Situations where there is NO duty:

  • No Duty to Act

    Overall, a person has no legal duty to take any action – unless he created a dangerous situation. There is no legal obligation to be a good Samaritan. Generally, there is no legal duty to help someone in danger or prevent someone from harm. Unless, of course, you’re the person creating that harm. When a defendant creates a dangerous situation, then he has a duty to use reasonable care to protect others from injury.

    Depending on the circumstances, it can be complicated to figure out when a dangerous situation was created by a defendant, or not. As always, the court has the final say in each case on whether a duty exists or not.

    Although there is no general duty when the defendant did not create the dangerous situation, there are some circumstances where the defendant DOES have a duty to prevent harm to a plaintiff. Some types of relationships give rise to that duty (like caregiver/child), but not all. A marriage or family relationship between a defendant and plaintiff does NOT give rise to a duty to protect.

    As discussed above, there are also situations where the defendant has a legal duty because of something he did. And, some duties are imposed by statute. But beyond these situations, there is no general legal duty to act.

  • No Duty to Control Other People

    Overall, a person has no legal duty to control the actions of another. Even if a defendant has the ability to control someone else’s actions, he does not usually have any legal obligation to do so. However, in some circumstances, the defendant might have a partial duty to control another person because of the relationship between them. For example, the relationship between employers and employees or parents and children.

    When trying to figure out if the defendant may have a limited duty to control another person, it’s important to look at the nature of their relationship. If their relationship normally gives the defendant a right to control the other person, then there may be a limited duty to control. If the defendant usually doesn’t have the right to control, then he also doesn’t have a duty to control.

    The 2006 Texas Supreme Court case, Loram Maintenance of Way, Inc. v. Ianni, is a good example of a relationship that does not invoke a duty to control. The Court found that the defendant employer did not have any duty to control his off-duty employee, even when the employer knew the employee had violent tendencies [7]. Comparatively, in the 2002 case Texas Home Management, Inc. v. Peavy, the Texas Supreme Court found that a care facility DID a have a duty to control a resident with violent behavioral issues when it allowed the resident to make an unsupervised home visit [8].
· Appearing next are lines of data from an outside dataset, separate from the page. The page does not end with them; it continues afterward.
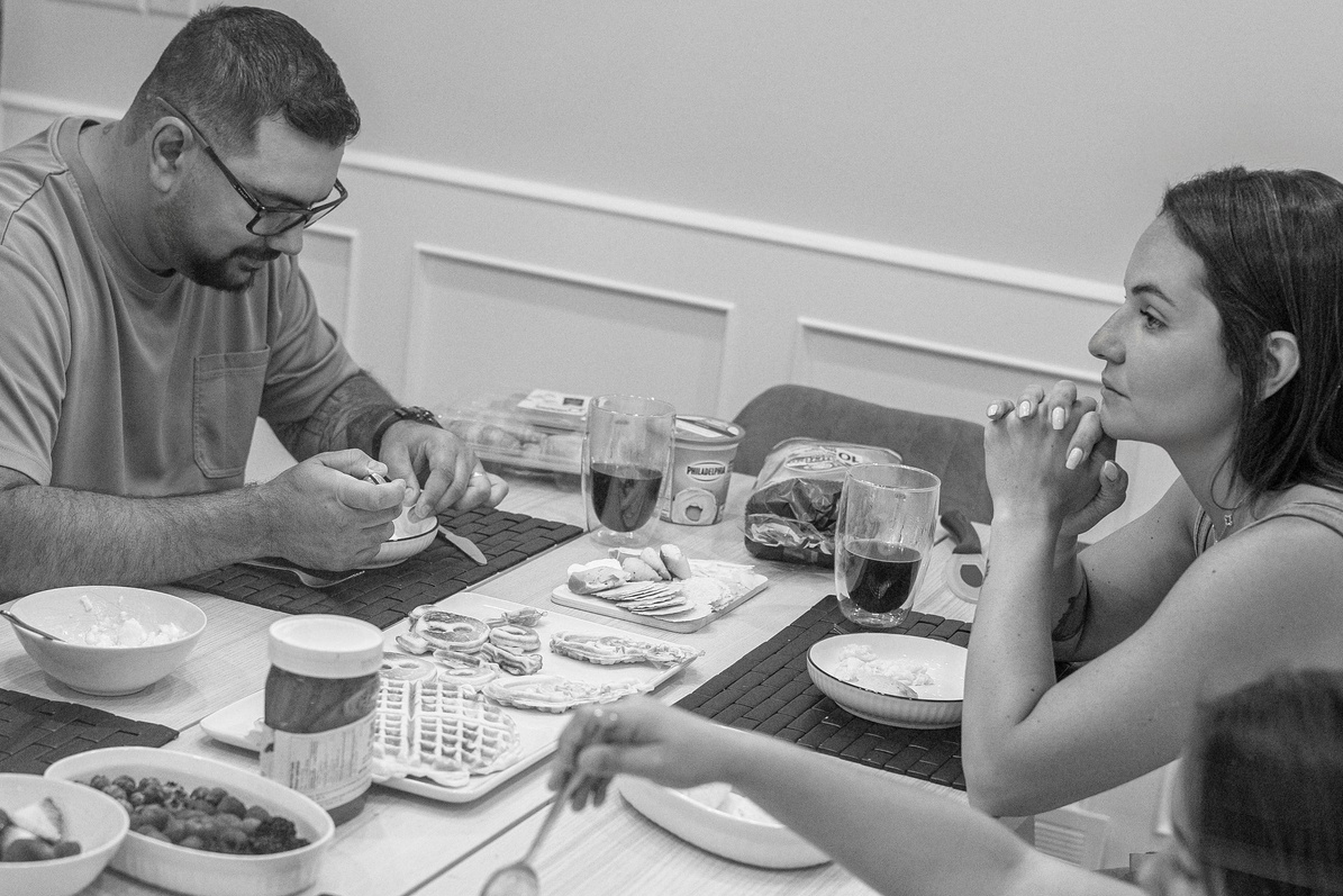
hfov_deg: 27.0
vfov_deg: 18.1
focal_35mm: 75
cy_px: 662
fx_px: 2798
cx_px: 574
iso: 800
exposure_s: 1/320
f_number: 2.2
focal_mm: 35
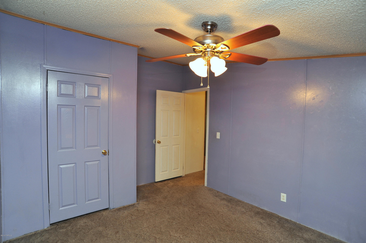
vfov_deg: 67.3
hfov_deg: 90.0
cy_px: 122
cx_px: 183
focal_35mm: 18
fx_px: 183
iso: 800
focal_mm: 18
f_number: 6.3
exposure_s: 1/30
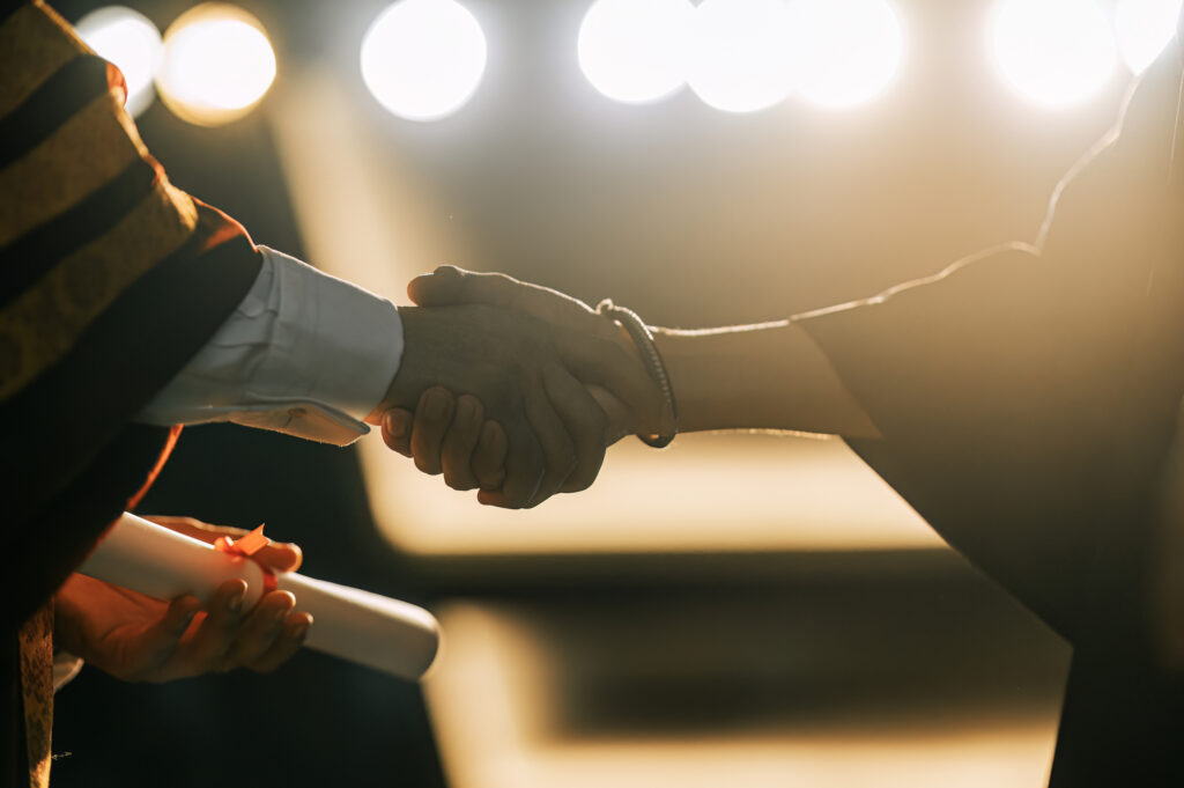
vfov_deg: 16.0
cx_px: 592
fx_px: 2793
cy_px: 394
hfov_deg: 23.9
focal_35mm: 85
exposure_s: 1/1600
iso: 800
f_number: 1.8
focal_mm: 85
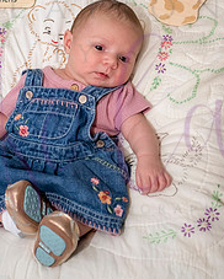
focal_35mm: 93
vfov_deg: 20.3
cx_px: 91
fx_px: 770
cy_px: 52
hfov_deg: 16.5
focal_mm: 50
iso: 800
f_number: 4
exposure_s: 1/250
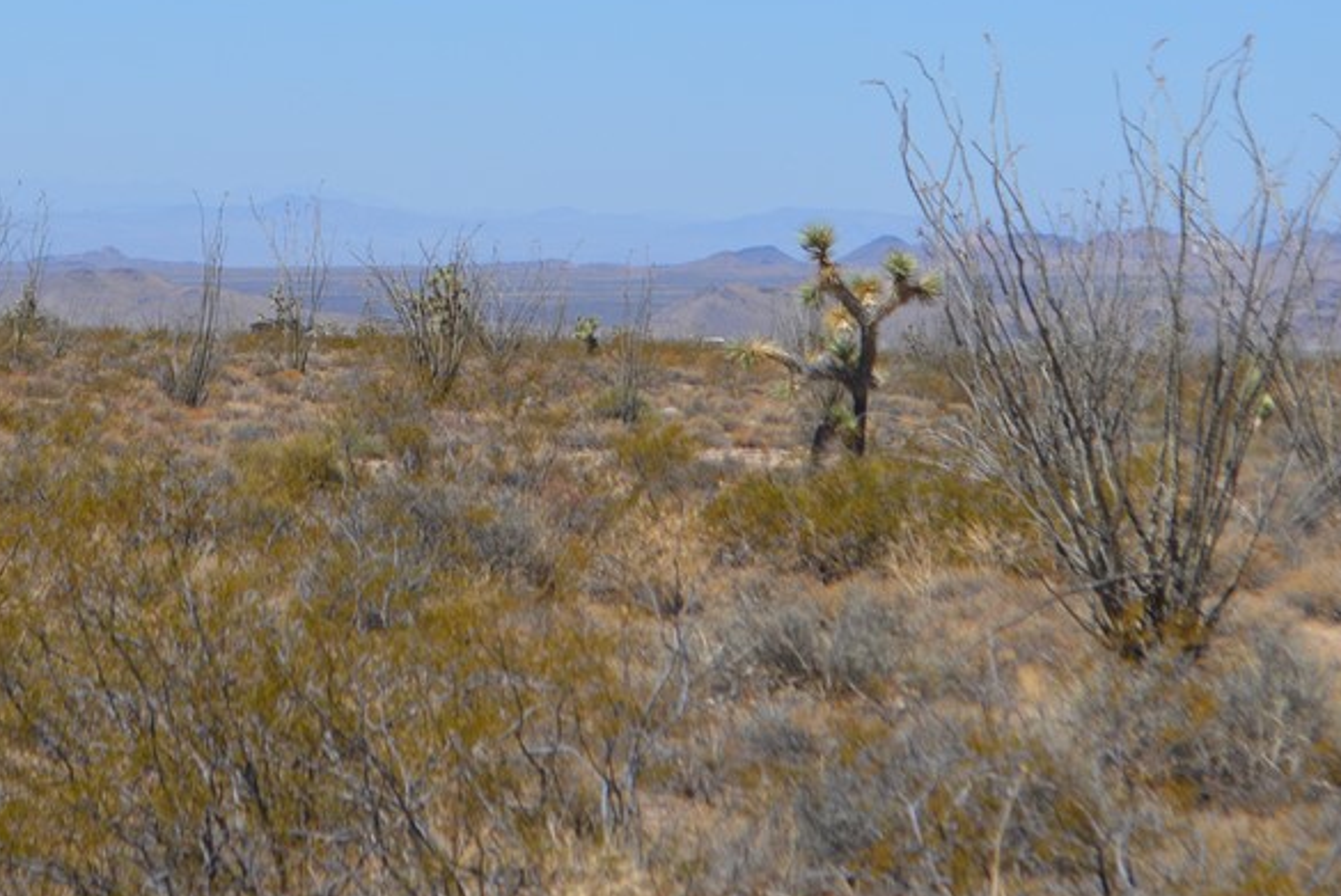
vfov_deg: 9.0
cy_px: 174
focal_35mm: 153
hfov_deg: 13.4
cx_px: 536
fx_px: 5701
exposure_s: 1/2000
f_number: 7.1
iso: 400
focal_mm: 55
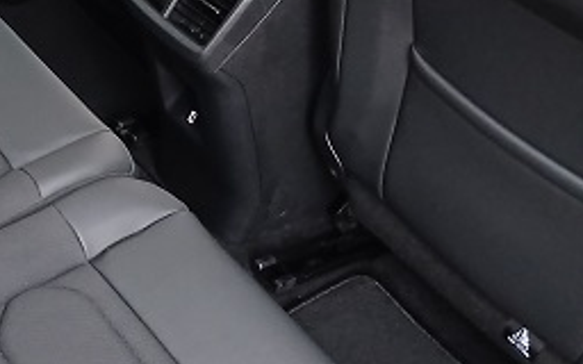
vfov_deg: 19.3
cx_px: -89
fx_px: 1065
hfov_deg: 27.5
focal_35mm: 67
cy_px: 93
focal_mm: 3.98
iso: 1000
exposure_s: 1/14.3
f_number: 1.8
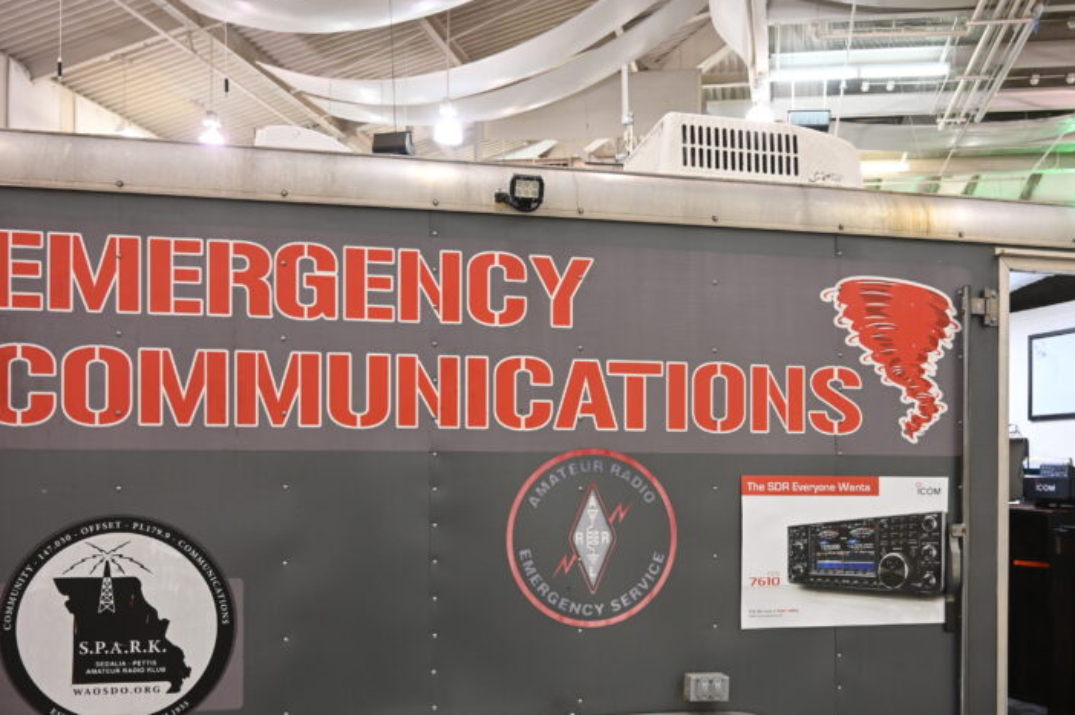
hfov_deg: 54.2
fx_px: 1044
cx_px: 623
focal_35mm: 35
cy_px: 475
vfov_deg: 37.4
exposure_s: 1/125
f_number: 4
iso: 1800
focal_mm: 24
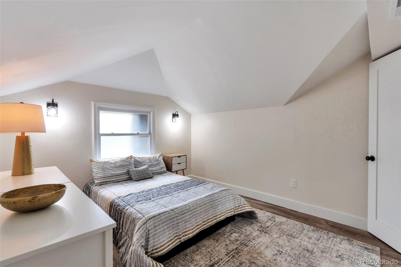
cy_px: 134
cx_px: 200
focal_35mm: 15
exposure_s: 1/15
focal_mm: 10.5
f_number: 7.1
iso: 125
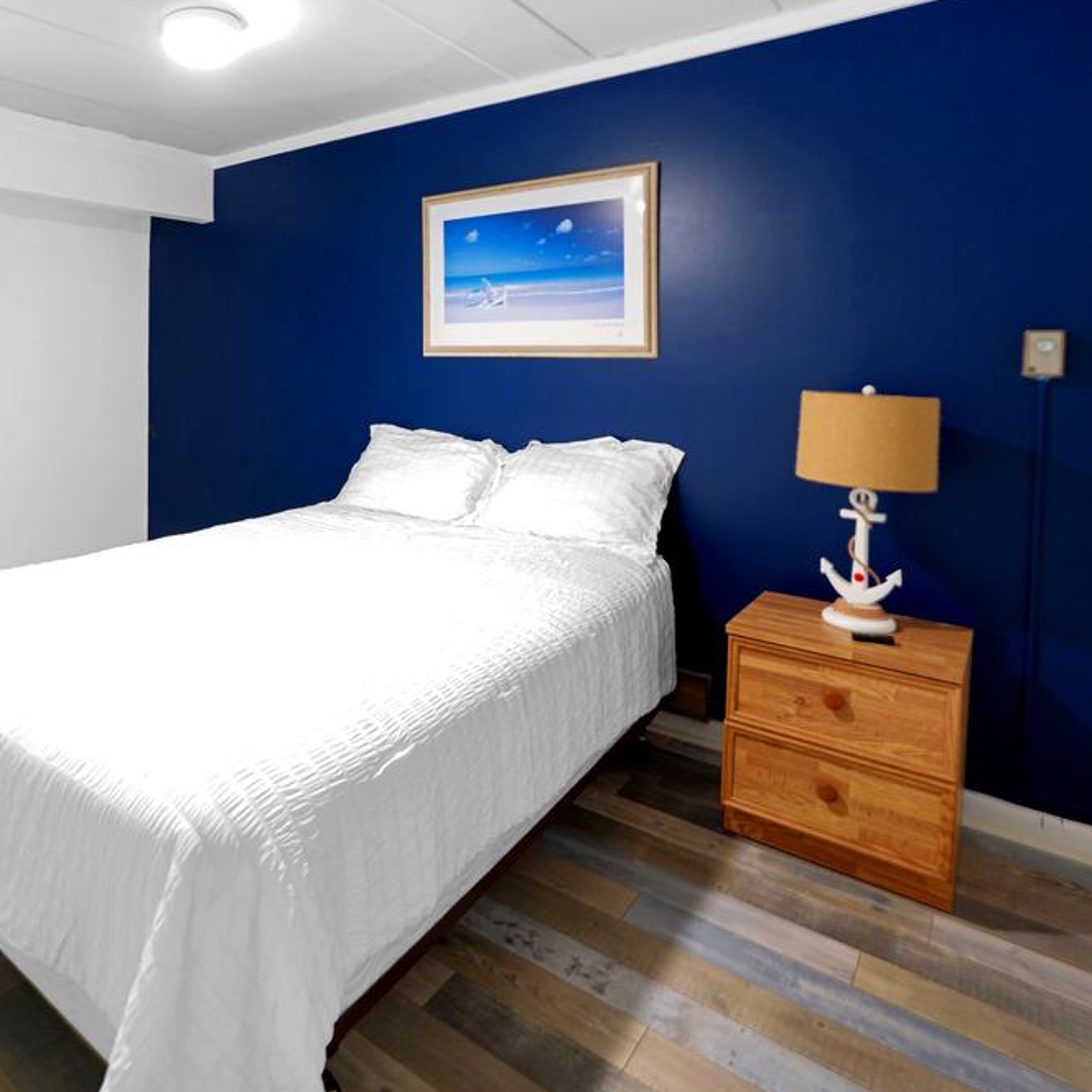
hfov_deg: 69.0
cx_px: 321
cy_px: 543
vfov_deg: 72.1
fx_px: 749
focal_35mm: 21
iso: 64
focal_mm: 16
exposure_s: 1.3
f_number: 5.6
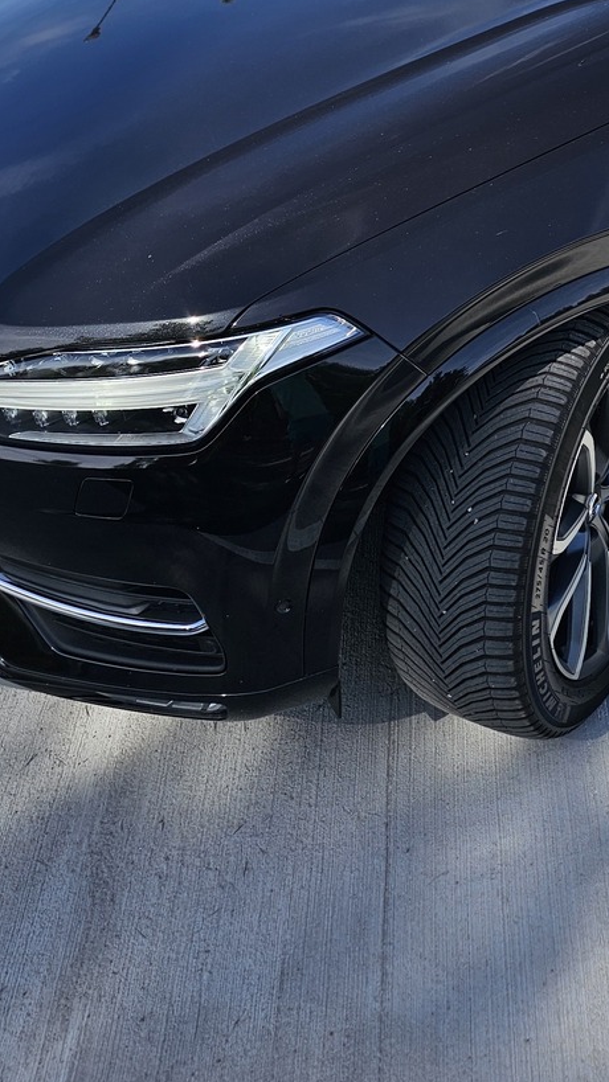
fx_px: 1407
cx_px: 580
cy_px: 81
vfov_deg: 38.7
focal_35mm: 49
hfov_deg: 23.6
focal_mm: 6.3
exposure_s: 1/548
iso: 10
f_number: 1.7
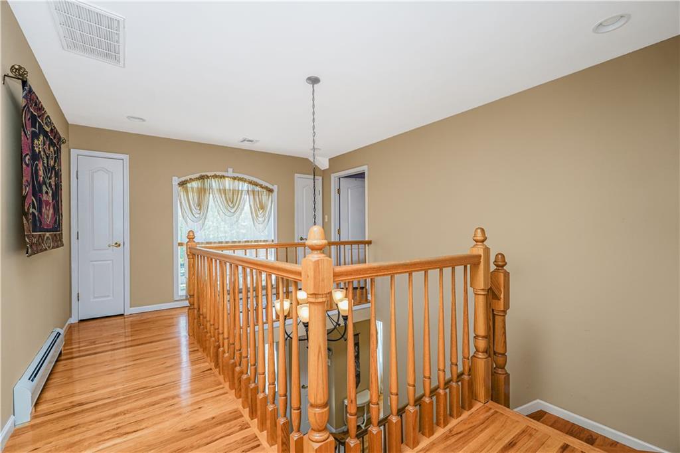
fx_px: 302
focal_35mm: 16
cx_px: 340
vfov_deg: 73.7
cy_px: 226
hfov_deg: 96.8
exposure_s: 1/40
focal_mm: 16
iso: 64
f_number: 4.5
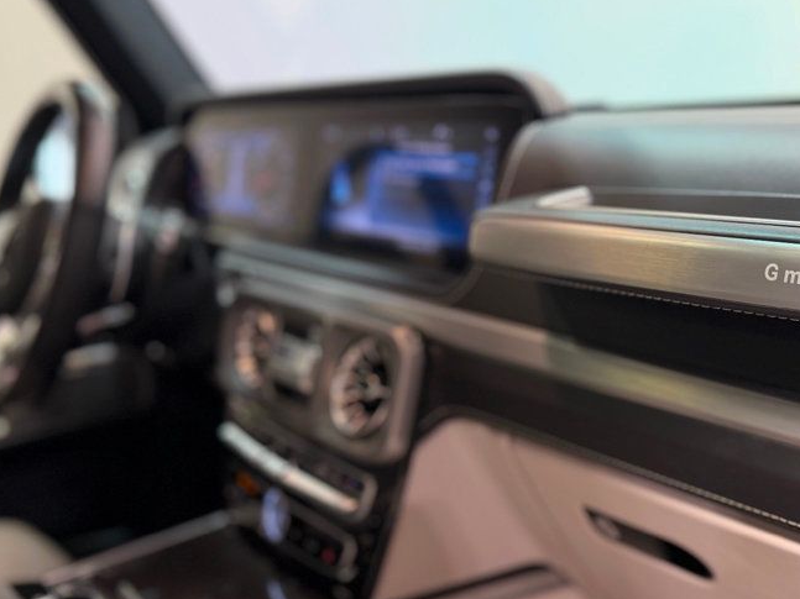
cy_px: 329
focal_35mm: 38
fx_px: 878
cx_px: 508
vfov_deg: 37.7
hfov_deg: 48.4
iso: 160
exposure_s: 1/120
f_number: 1.78
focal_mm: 6.76
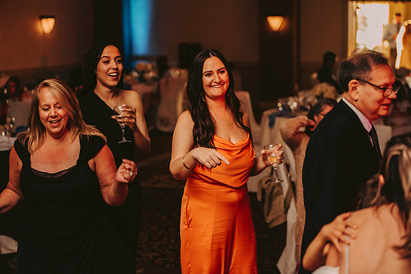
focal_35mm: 86
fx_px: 982
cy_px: 137
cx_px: 206
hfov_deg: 23.6
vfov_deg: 15.9
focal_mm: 86
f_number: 2.8
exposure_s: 1/60
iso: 800
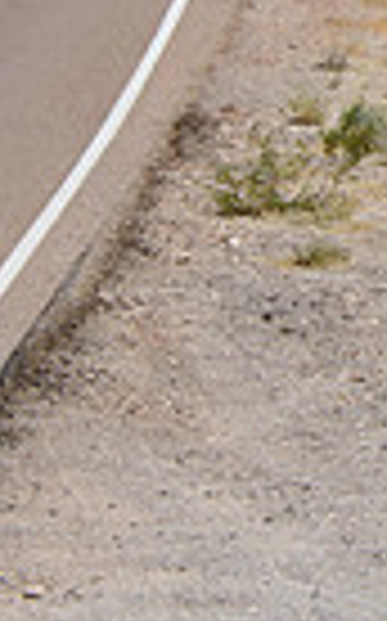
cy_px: -110
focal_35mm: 321
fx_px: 5428
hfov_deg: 4.1
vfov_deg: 6.5
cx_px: 621
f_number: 5
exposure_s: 1/800
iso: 200
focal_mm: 50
    Employers: For an employer to have a duty of control over an employee, the employer must have specifically acted to assert control over the employee. For example, in the 1983 Texas Supreme Court case Otis Engineering Corp. v. Clark, a company supervisor sent home a visibly intoxicated employee mid-shift [9]. The court determined that sending the employee home was an action that asserted control over the intoxicated employee and therefore gave rise to a duty to control him. For comparison, in the 1996 case Estate of Catlin v. General Motors, the court found that the employer’s adoption of a company policy banning alcohol on the job was not enough to give rise to a duty to control. Unlike the supervisor in Otis, the employer did not assert control over the intoxicated employee by taking any specific action towards him, and therefore did not have a duty to control [10]. The company in Otis was held responsible for their employee’s car wreck, while the employer in Catlin was not.

    Parents: Parents generally do not have a legal duty to control their minor children. Children are generally held legally responsible for their own actions. Only in certain circumstances do parents have a duty to use reasonable care to control their children and prevent them from harming others. Whether a Texas court will find a duty to control will likely depend on whether the injury to a third party/plaintiff was reasonably foreseeable by the parent under the circumstances.